__Task__
Repeat each entry exactly, but do not carry over the pictures.

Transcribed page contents
Content starts
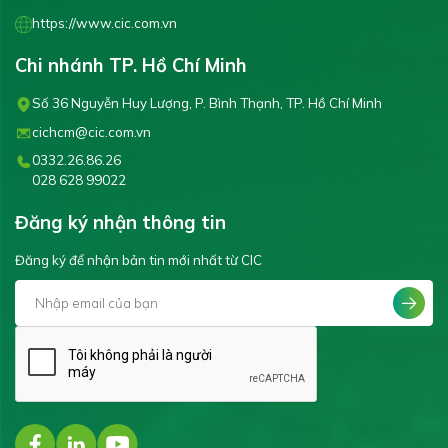
https://www.cic.com.vn
Chi nhánh TP. Hồ Chí Minh
Số 36 Nguyễn Huy Lượng, P. Bình Thạnh, TP. Hồ Chí Minh
cichcm@cic.com.vn
0332.26.86.26
028 628 99022
Đăng ký nhận thông tin
Đăng ký để nhận bản tin mới nhất từ CIC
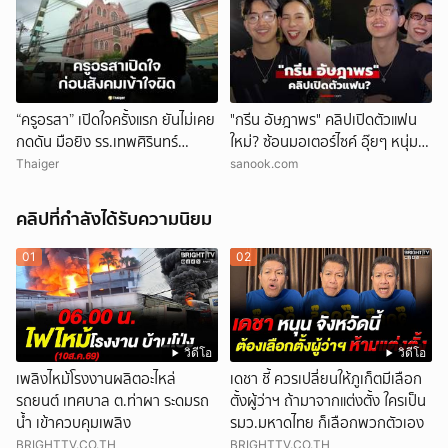
“ครูอรสา” เปิดใจครั้งแรก ยันไม่เคย
"กรีน อัษฎาพร" คลิปเปิดตัวแฟน
กดดัน มือยิง รร.เทพศิรินทร์
ใหม่? ซ้อนมอเตอร์ไซค์ อุ๊ยๆ หนุ่ม
นนทบุรี
หน้าคุ้นๆ
Thaiger
sanook.com
คลิปที่กำลังได้รับความนิยม
01
02
วิดีโอ
วิดีโอ
เพลิงไหม้โรงงานผลิตอะไหล่
เดชา ชี้ ควรเปลี่ยนให้ภูเก็ตมีเลือก
รถยนต์ เทศบาล ต.ท่าผา ระดมรถ
ตั้งผู้ว่าฯ ถ้ามาจากแต่งตั้ง ใครเป็น
น้ำ เข้าควบคุมเพลิง
รมว.มหาดไทย ก็เลือกพวกตัวเอง
BRIGHTTV.CO.TH
BRIGHTTV.CO.TH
Content ends
__Response box__
https://www.cic.com.vn
Chi nhánh TP. Hồ Chí Minh
Số 36 Nguyễn Huy Lượng, P. Bình Thạnh, TP. Hồ Chí Minh
cichcm@cic.com.vn
0332.26.86.26
028 628 99022
Đăng ký nhận thông tin
Đăng ký để nhận bản tin mới nhất từ CIC
“ครูอรสา” เปิดใจครั้งแรก ยันไม่เคย
"กรีน อัษฎาพร" คลิปเปิดตัวแฟน
กดดัน มือยิง รร.เทพศิรินทร์
ใหม่? ซ้อนมอเตอร์ไซค์ อุ๊ยๆ หนุ่ม
นนทบุรี
หน้าคุ้นๆ
Thaiger
sanook.com
คลิปที่กำลังได้รับความนิยม
01
02
วิดีโอ
วิดีโอ
เพลิงไหม้โรงงานผลิตอะไหล่
เดชา ชี้ ควรเปลี่ยนให้ภูเก็ตมีเลือก
รถยนต์ เทศบาล ต.ท่าผา ระดมรถ
ตั้งผู้ว่าฯ ถ้ามาจากแต่งตั้ง ใครเป็น
น้ำ เข้าควบคุมเพลิง
รมว.มหาดไทย ก็เลือกพวกตัวเอง
BRIGHTTV.CO.TH
BRIGHTTV.CO.TH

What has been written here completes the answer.